A los que crecimos durante los “años de plomo” de ETA nos resulta difícil trasladar a nuestros propios hijos que la vida del mismo país en el que ellos crecen ahora se vio sometida durante varias décadas al horror de una banda de asesinos por el mero hecho de querer imponer a los demás sus ideas y su destino por medio de las armas, el crimen y la extorsión.
Puede que vean algunas imágenes recordadas por televisión, pregunten por ellas y les horroricen, pero no llegan al estremecimiento que nos causan cuando volvemos a encontrarnos con las de Irene Villa mutilada sobre el asfalto, las manifestaciones por Miguel Ángel Blanco, las camillas en las puertas de Hipercor en Barcelona o el rostro de Ortega Lara tras su liberación.
Ese mismo estremecimiento turbador es el que te apodera y somete de inicio a fin del documental No me llame Ternera, en el que Jordi Évole entrevista durante casi hora y media a Josu Urrutikoetxea, más conocido como Josu Ternera. Y es estremecedor porque el tono no lo marca la propia conversación, sino el prólogo con el que arranca la narración: el testimonio de Francisco Ruiz, que en 1976 fue acribillado por un comando de ETA mientras ejercía de escolta del alcalde de Galdácano. Ruiz, que sobrevivió milagrosamente a los disparos, relata los detalles y el martirio posterior, ya que de víctima pasó a apestado en el pueblo.
Su participación no es gratuita. Tiene un sentido más allá del testimonio. En la entrevista, Urrutikoetxea -no le llamen Ternera, basta llamarle por lo que es- confiesa que participó en el atentado de Galdácano. Niega que usara el arma, pero admite que formaba parte del grupo de encapuchados -palabra de moda- que acabó con la vida del alcalde. Évole le pide que se dirija al superviviente del ametrallamiento y responde con un “lo siento”. En modo de epílogo, al otro lado de la pantalla, con lágrimas en los ojos, Ruiz tarda en pronunciar palabra, hasta que logra expresar: “Puede que lo sienta, pero no hay arrepentimiento”.
Dice Urrutikoetxea al inicio de la conversación que si ha accedido a la grabación es porque está harto de que la gente hable o escriba por él. No se nos detalla si acude libremente o previo pago, pero insiste en contar su verdad. La suya se remite a la defensa desde adolescente de una Euskal Herria libre y a su participación voluntaria en el movimiento de liberación representado por ETA con todas sus consecuencias. Al parecer, no le ha gustado el resultado. La suya, por mucho que lo adorne de sentimientos patrióticos y enfrentamientos internos, es una película de terror en la que él mismo encarna al mal, a la par que quiere ejercer de abogado del diablo.
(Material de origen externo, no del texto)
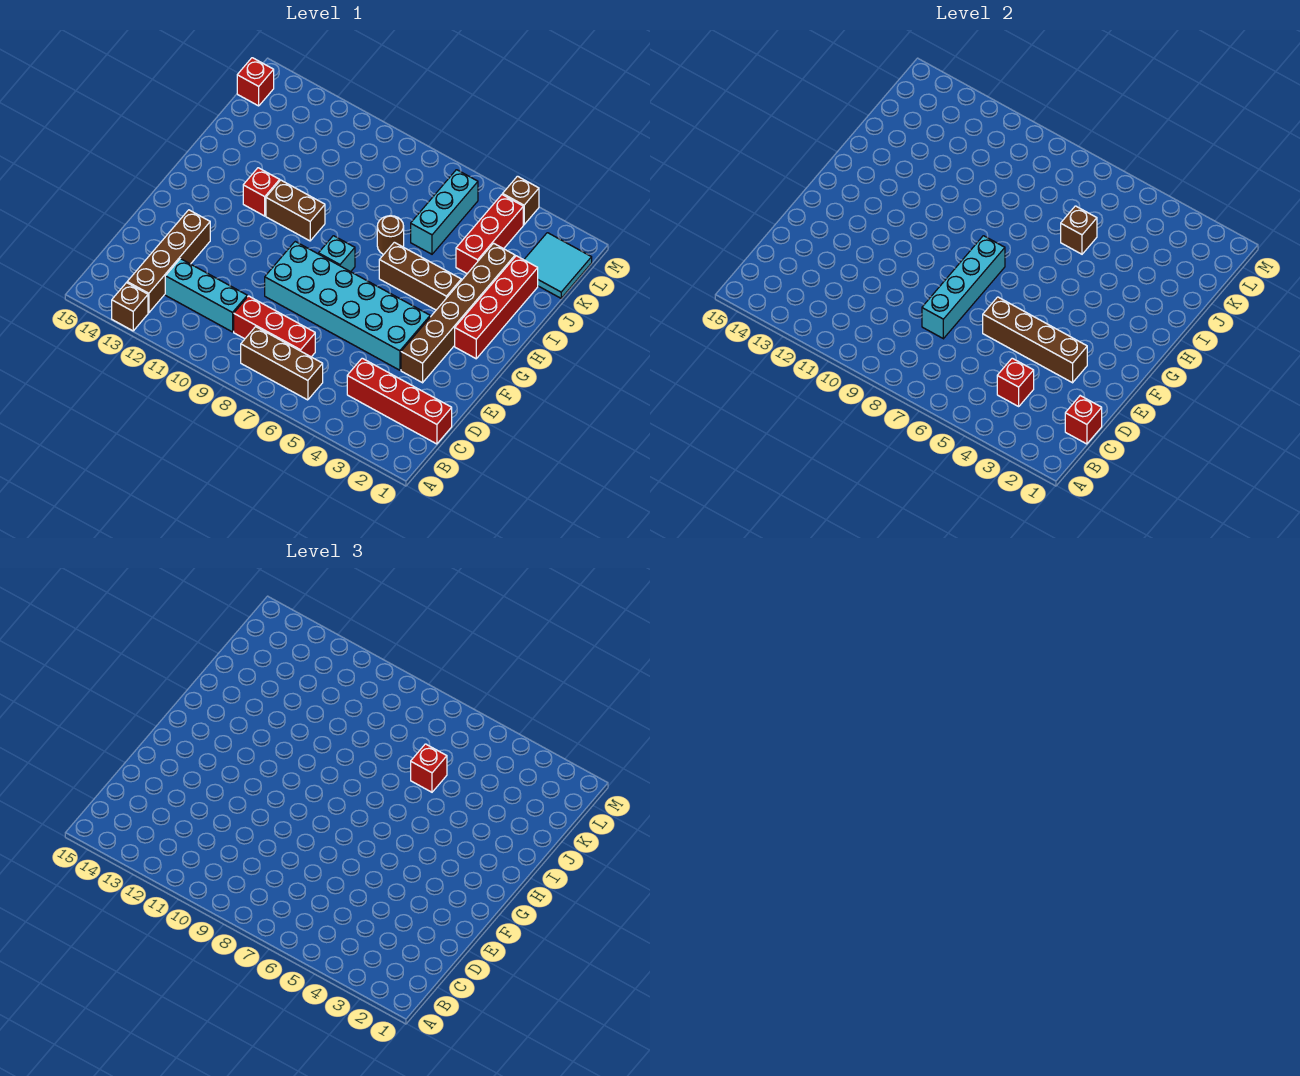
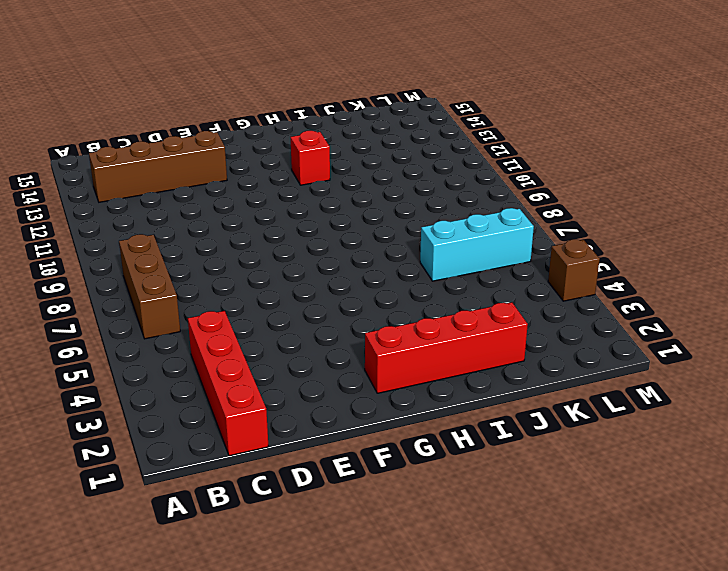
none -> brown 1x1 brick [112,283,148,331]
none -> red 1x3 brick [234,296,315,357]
none -> cyan 1x3 brick [165,259,247,332]

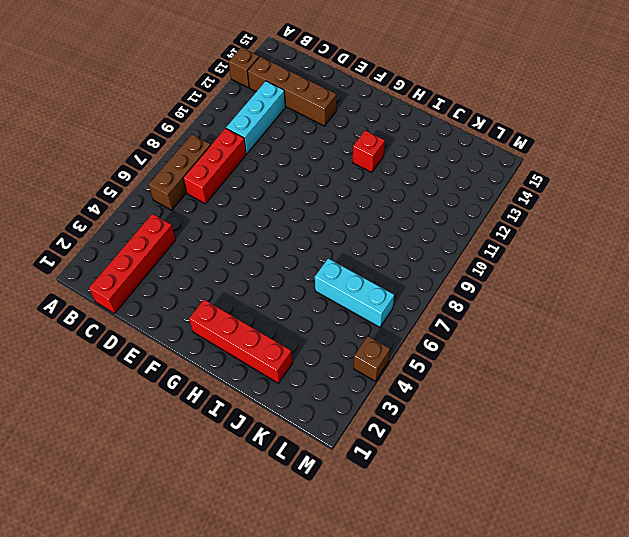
none -> brown 1x6 brick [401,243,515,383]
none -> cyan 2x6 brick [265,242,430,370]
none -> cyan 1x1 brick [318,236,355,272]

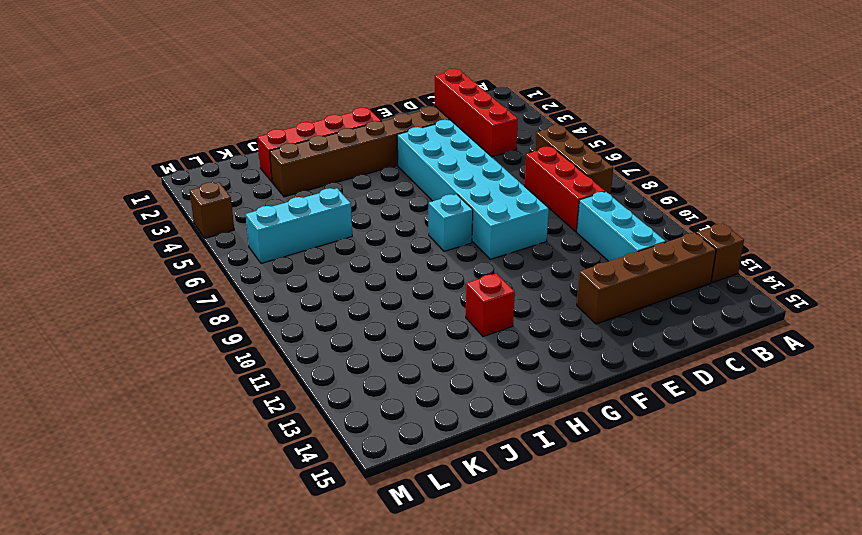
none -> brown 1x3 brick [379,242,461,310]
none -> brown 1x2 brick [266,180,325,241]
none -> brown 1x1 round brick [377,216,404,255]

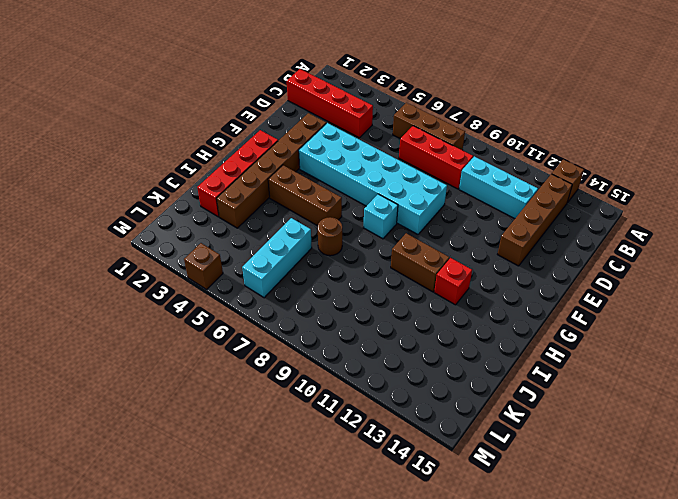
none -> red 1x3 brick [456,195,523,274]
none -> cyan 2x2 tile [524,233,592,298]
none -> red 1x1 brick [237,58,274,106]

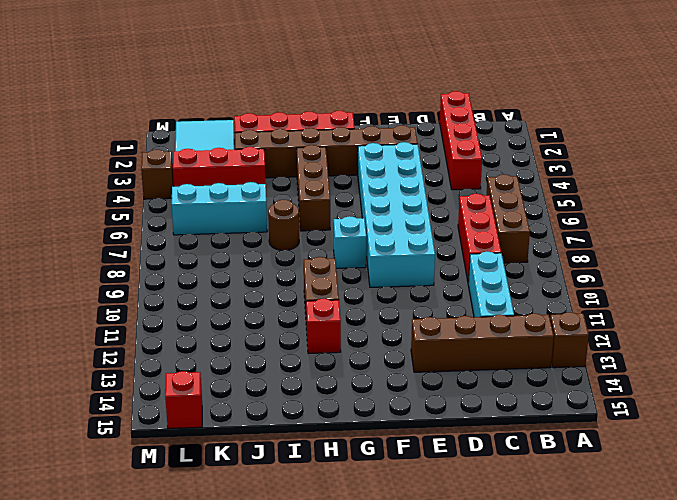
none -> red 1x1 brick [1065,396,1102,444]
none -> red 1x1 brick [997,358,1034,406]
none -> cyan 1x4 brick [922,236,1005,339]

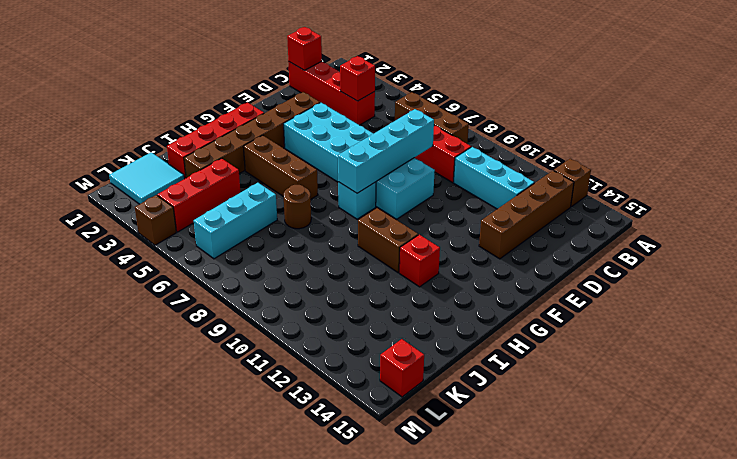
none -> brown 1x4 brick [983,297,1087,383]
none -> brown 1x1 brick [1061,206,1097,254]
none -> red 1x1 brick [411,744,447,792]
No hay blanqueamiento posible. Solo lo es el desprecio hacia un tipo que ejerce un cinismo desproporcionado y mantiene un rictus imperturbable a lo largo de toda la conversación. Un tipo que se limita a culpar al Gobierno y a la Policía de las muertes - él siempre habla de “muertos”, no de asesinados, y nunca de atentados, solo de “acciones”- en cuarteles de la Guardia Civil o en Hipercor, por no haber prestado atención a sus amenazas, ya que su objetivo, asegura, eran los “daños materiales”, no las personas, pese a que el atentado de Zaragoza tuvo lugar de noche, con familias enteras durmiendo en sus pisos cuartel, y el de Vic con niños jugando a la puerta.
Un tipo que asegura que el auténtico terrorismo es el que practican los yihadistas, porque no discriminan a la hora de causar víctimas -ETA por lo visto sí lo hacía; incluso se molesta cuando Évole habla de las numerosas “víctimas indiscriminadas” causadas por sus atentados-; un tipo que fue incapaz de mover un dedo para evitar que aniquilaran a su amiga Yoyes -dice que la conocía, pero después admite que se fue con ella de vacaciones a México- o que ahora se limita a reconocer que la ejecución de Miguel Ángel Blanco fue un error; y un tipo que dice tener que soportar ahora la pesada carga de la mochila de tantos años de lucha armada. ¿Quién necesita mote cuando se describe tan bien a sí mismo?